Home Health The pandemic becomes increasingly difficult to track when testing for COVID is...

The pandemic becomes increasingly difficult to track when testing for COVID is dropped Chicago News


Working clinics for testing on COVID-19 stand in a tent as they prepare PCR tests for coronavirus, January 4, 2022, in Puylalape, Washington, south of Seattle. (Photo by AP / Ted S. Warren, file)

Testing for COVID-19 has declined sharply around the world, making it much harder for scientists to track the course of a pandemic and detect new, alarming viral mutants when they appear and spread.

Experts say testing fell 70-90% worldwide from the first to the second quarter of this year – the opposite of what they say should happen to new variants of omicron growing in places like the United States and South Africa .

“We do not conduct testing where it may be needed,” said Dr. Krishna Udayakumar, who runs Duke Global’s Innovation Center at Duke University. “We need the opportunity to step up testing as we watch new waves or jumps appear to keep track of what’s going on” and respond.

For example, daily cases in the U.S. average 73,633, up 40 percent over the past two weeks, according to data collected by Johns Hopkins University. But this is a significant understatement due to the decline in testing and the fact that the tests take place at home and are not reported to the health department. An influential group of models from the University of Washington in Seattle estimated that the U.S. health service reports only 13% of cases, which would mean more than half a million new infections each day.

The drop in testing is global, but overall figures are particularly inadequate in the developing world, Udayakumar said. According to the Geneva-based non-profit health organization FIND, the number of tests per 1,000 people in high-income countries is about 96 times higher than in low-income countries.

What drives the fall? Experts point to fatigue from COVID, a lull in cases after the first wave of omicrons and the feeling in some low-income residents that there is no reason to test because they do not have access to antiviral drugs.

At a recent World Health Organization press briefing, FIND Director-General Dr Bill Rodriguez called the testing “the first victim of a global decision not to be wary” and said “we are becoming blind to what is happening with the virus”.

Testing, genome sequencing, and deepening in disease cases may lead to the discovery of new variants. New York State health officials found a super-contagious version of BA.2.12.1 after an investigation in the central state of higher-than-average cases.

Looking ahead, “we just won’t see how the new options are the way the previous options are,” Rodriquez told The Associated Press.

Testing increases as infection increases and symptoms appear in humans – and falls along with a lull in new cases. Testing is rising again in the US along with a recent surge.

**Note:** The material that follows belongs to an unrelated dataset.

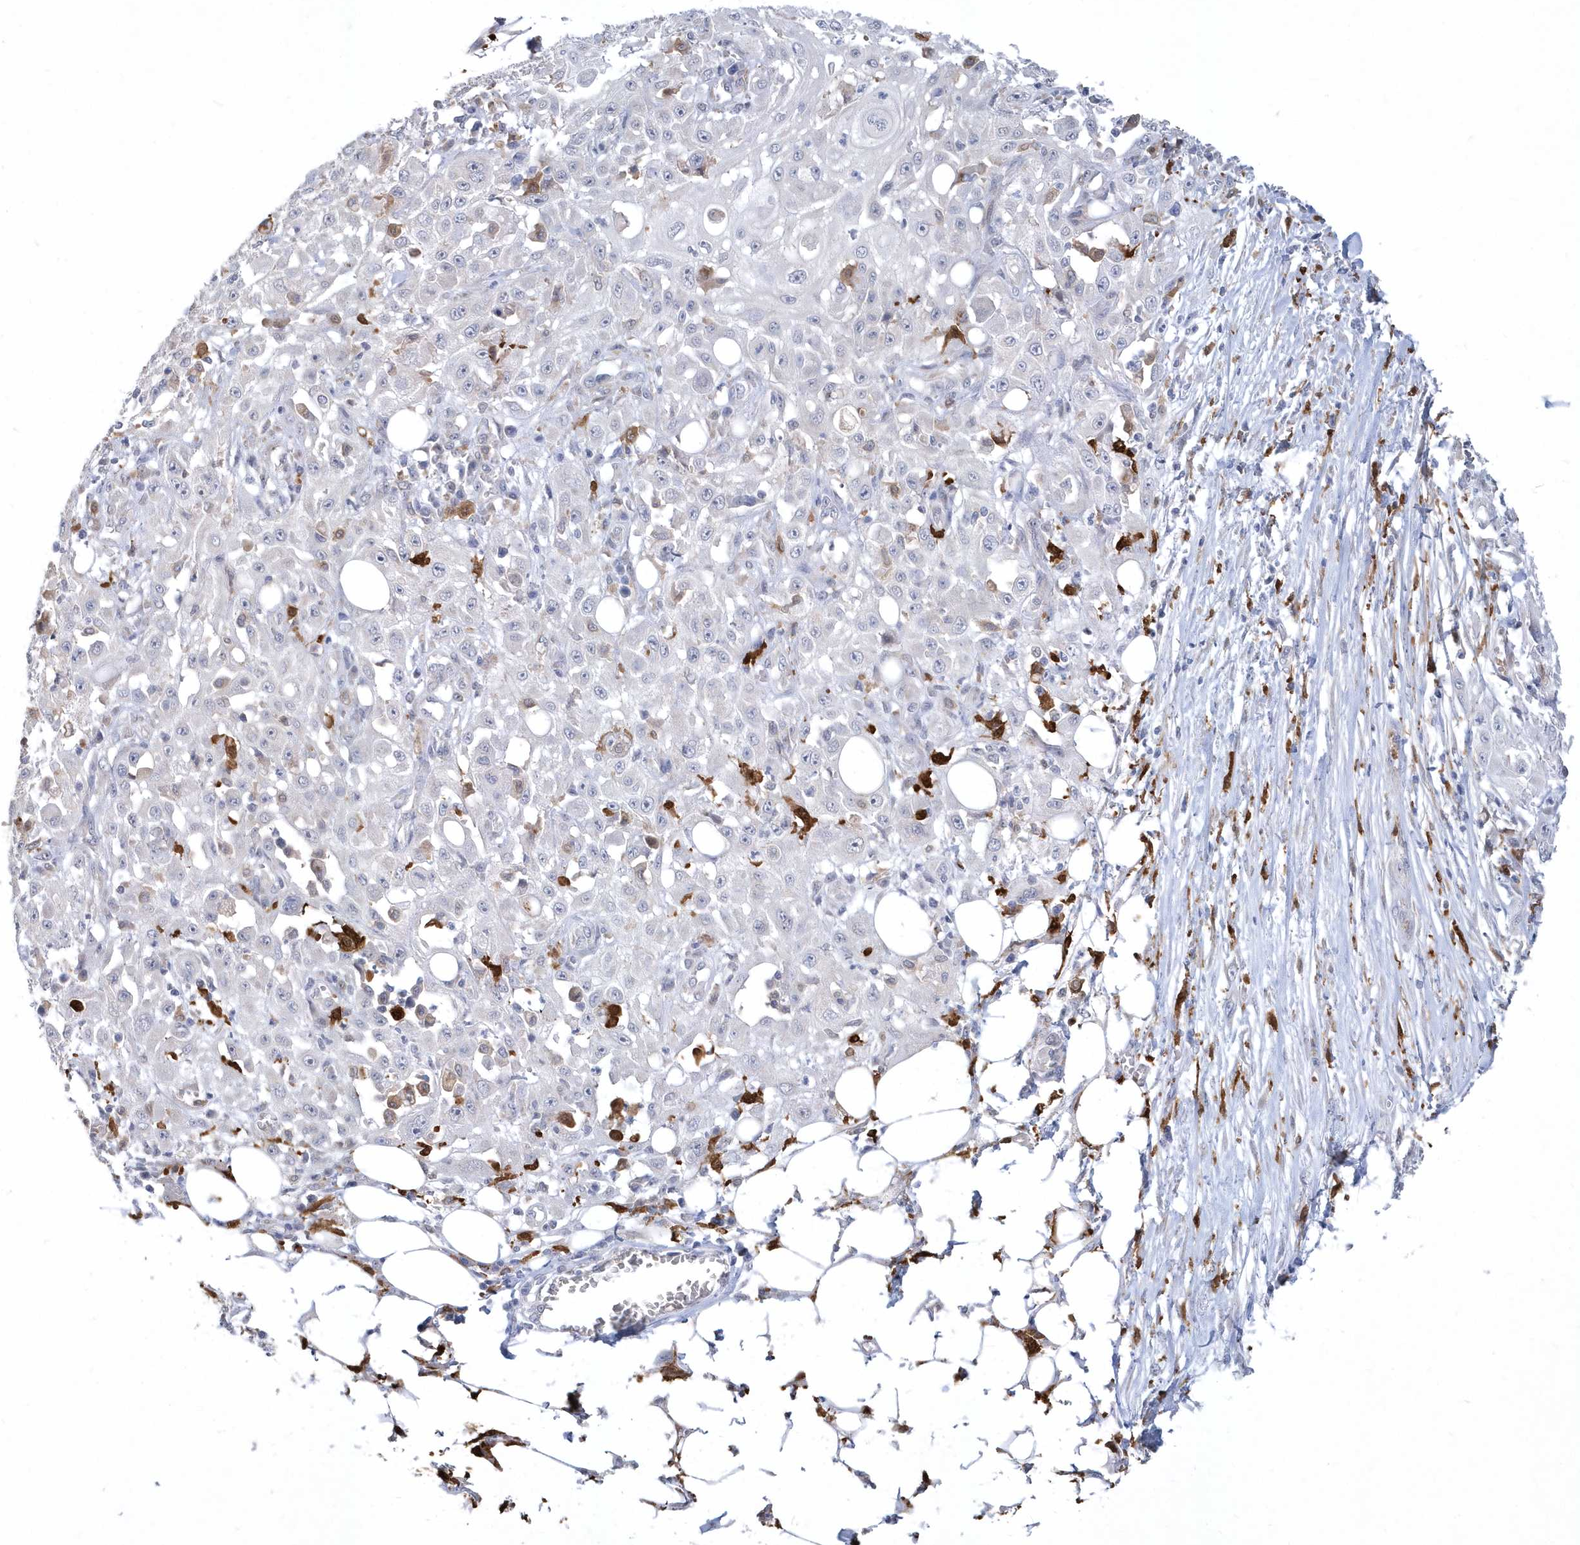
{"staining": {"intensity": "negative", "quantity": "none", "location": "none"}, "tissue": "skin cancer", "cell_type": "Tumor cells", "image_type": "cancer", "snomed": [{"axis": "morphology", "description": "Squamous cell carcinoma, NOS"}, {"axis": "morphology", "description": "Squamous cell carcinoma, metastatic, NOS"}, {"axis": "topography", "description": "Skin"}, {"axis": "topography", "description": "Lymph node"}], "caption": "Immunohistochemistry image of neoplastic tissue: human skin cancer (metastatic squamous cell carcinoma) stained with DAB shows no significant protein expression in tumor cells.", "gene": "TSPEAR", "patient": {"sex": "male", "age": 75}}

But experts are concerned about the size of the fall after the first micron surge, the low overall level of testing worldwide and the inability to reliably track cases. Although tests at home are convenient, only tests sent to the lab can be used to identify options. If fewer tests are performed and fewer of these tests are processed in laboratories, fewer positive samples are available for sequencing.

In addition, home testing results are largely invisible to tracking systems.

Mara Aspinal, managing director of a consulting firm from Arizona that tracks testing trends on COVID-19, said that home testing is at least four times greater than PCR, and “we get virtually zero data from home-based testing.”

This is because there is no single mechanism for people to report outcomes to local health departments that are not staffed. The CDC urges people to inform their physicians, who in most places should report diagnoses of COVID-19 to health authorities.

However, as a rule, the results of home tests fall under the radar.

Reva Sevilla, a 36-year-old mother from Los Angeles, was tested at home this week after experiencing symptoms such as a sore throat, cough and congestion. After the results were positive, she took two more tests to make sure. But her symptoms were mild, so she did not plan to go to the doctor and tell anyone about her results.

Beth Barton of Washington, Missouri, who works in construction, said she passed about 10 home tests before visiting her parents or if she developed symptoms that she thought could be COVID-19. All returned negative. She shared the results with others, but did not know how to report them.

“It takes a whole system to do that,” said Barton, 42. “We as a society do not know how to determine where we are.”

Aspinal said one potential solution would be to use technologies such as QR code scanning to report the confidentiality of home test results.

Another way to better monitor a pandemic, experts say, is to step up other types of surveillance, such as sewage monitoring and hospitalization data collection. But they have their drawbacks. Sewage monitoring remains diverse, not covering all areas, and hospitalization trends are lagging behind.

Udayakumar said scientists around the world should use all the tracking techniques available to them to keep up with the virus, and do so for months or even years.

At the same time, he said, steps need to be taken to step up testing in low-income countries. He said demand for tests would increase if access to antiviral drugs improved in those places. And one of the best ways to increase the amount of testing is to integrate it into existing health services, said Wadzanai Muchenje, who manages health and strategic partnership in Africa for the Rockefeller Foundation.

George Benjamin, executive director of the American Public Health Association, said the time would come when the world would stop extensive testing for COVID-19 – but that day has not yet come.

“As the pandemic continues and the virus is still unpredictable, it is unpleasant for us to worry only about human health,” he said. “We have to worry about the population.”